[[ LISTED RECORDS, beginning ]]
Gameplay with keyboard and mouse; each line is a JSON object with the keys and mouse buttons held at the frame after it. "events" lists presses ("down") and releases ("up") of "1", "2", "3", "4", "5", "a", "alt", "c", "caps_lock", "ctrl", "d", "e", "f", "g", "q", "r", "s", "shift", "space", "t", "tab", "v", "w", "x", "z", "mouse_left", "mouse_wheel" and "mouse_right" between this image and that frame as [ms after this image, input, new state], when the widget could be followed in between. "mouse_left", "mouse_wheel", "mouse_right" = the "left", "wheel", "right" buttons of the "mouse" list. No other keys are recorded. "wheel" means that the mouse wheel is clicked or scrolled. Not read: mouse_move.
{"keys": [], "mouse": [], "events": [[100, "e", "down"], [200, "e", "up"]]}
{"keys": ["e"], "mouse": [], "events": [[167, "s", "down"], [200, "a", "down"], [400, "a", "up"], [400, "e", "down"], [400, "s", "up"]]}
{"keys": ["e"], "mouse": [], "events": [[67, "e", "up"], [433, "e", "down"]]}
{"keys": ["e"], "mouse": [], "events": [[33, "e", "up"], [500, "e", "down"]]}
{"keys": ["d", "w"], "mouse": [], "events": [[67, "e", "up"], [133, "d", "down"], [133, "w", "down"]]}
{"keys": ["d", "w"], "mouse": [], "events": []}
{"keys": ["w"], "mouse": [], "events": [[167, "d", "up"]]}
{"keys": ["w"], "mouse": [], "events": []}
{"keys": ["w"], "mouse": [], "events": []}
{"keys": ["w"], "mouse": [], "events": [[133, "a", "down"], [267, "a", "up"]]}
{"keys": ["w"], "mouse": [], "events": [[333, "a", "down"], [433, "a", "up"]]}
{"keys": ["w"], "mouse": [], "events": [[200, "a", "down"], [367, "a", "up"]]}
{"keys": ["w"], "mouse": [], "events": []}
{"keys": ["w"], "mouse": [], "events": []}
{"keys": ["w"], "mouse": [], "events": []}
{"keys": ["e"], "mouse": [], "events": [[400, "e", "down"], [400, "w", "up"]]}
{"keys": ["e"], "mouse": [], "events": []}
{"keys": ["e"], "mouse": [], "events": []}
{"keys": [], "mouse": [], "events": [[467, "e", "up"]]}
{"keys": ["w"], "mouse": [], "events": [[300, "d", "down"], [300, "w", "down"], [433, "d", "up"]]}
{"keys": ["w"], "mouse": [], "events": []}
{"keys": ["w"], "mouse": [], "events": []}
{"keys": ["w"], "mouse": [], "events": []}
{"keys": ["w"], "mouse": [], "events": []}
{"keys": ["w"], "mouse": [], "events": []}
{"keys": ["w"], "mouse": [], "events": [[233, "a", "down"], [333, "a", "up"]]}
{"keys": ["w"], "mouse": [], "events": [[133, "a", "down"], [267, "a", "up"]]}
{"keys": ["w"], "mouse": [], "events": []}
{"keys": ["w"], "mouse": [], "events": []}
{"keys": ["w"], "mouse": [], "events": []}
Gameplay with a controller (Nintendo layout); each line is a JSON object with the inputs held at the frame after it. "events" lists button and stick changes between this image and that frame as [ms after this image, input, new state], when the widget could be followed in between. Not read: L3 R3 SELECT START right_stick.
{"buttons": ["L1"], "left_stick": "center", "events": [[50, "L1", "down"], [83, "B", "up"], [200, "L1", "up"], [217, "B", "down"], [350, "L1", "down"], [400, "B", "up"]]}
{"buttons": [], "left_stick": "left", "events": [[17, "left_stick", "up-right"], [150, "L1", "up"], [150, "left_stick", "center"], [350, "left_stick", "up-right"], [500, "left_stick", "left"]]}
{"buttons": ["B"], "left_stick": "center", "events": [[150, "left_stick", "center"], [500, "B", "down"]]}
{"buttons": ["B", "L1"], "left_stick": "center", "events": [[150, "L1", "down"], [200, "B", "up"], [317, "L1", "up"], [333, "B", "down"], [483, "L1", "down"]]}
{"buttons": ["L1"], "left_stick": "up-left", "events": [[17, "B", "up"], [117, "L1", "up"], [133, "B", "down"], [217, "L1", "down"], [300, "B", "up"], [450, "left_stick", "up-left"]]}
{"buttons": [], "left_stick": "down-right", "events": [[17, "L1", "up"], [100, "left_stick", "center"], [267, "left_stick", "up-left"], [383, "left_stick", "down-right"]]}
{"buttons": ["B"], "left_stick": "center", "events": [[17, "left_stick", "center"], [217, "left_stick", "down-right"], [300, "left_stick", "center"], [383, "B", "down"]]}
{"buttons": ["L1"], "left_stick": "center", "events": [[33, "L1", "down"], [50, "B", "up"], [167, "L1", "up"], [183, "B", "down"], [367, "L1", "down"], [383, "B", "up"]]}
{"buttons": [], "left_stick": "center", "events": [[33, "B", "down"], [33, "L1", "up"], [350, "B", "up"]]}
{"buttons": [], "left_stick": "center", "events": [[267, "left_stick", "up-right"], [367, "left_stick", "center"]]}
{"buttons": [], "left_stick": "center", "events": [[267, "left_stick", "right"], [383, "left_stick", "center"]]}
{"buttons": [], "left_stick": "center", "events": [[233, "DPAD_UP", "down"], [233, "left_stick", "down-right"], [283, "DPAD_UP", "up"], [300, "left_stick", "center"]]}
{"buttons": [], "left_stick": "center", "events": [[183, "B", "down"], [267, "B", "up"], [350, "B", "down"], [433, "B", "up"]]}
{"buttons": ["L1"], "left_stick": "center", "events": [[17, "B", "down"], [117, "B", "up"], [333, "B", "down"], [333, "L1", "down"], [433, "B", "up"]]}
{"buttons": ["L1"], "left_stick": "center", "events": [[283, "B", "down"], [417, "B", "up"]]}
[[ LISTED RECORDS, end ]]
● YOUR OBJECTIVE
Taking every line of the records above into account, tally those that contain "frame" and give only the total.

● WRITTEN REPLY
2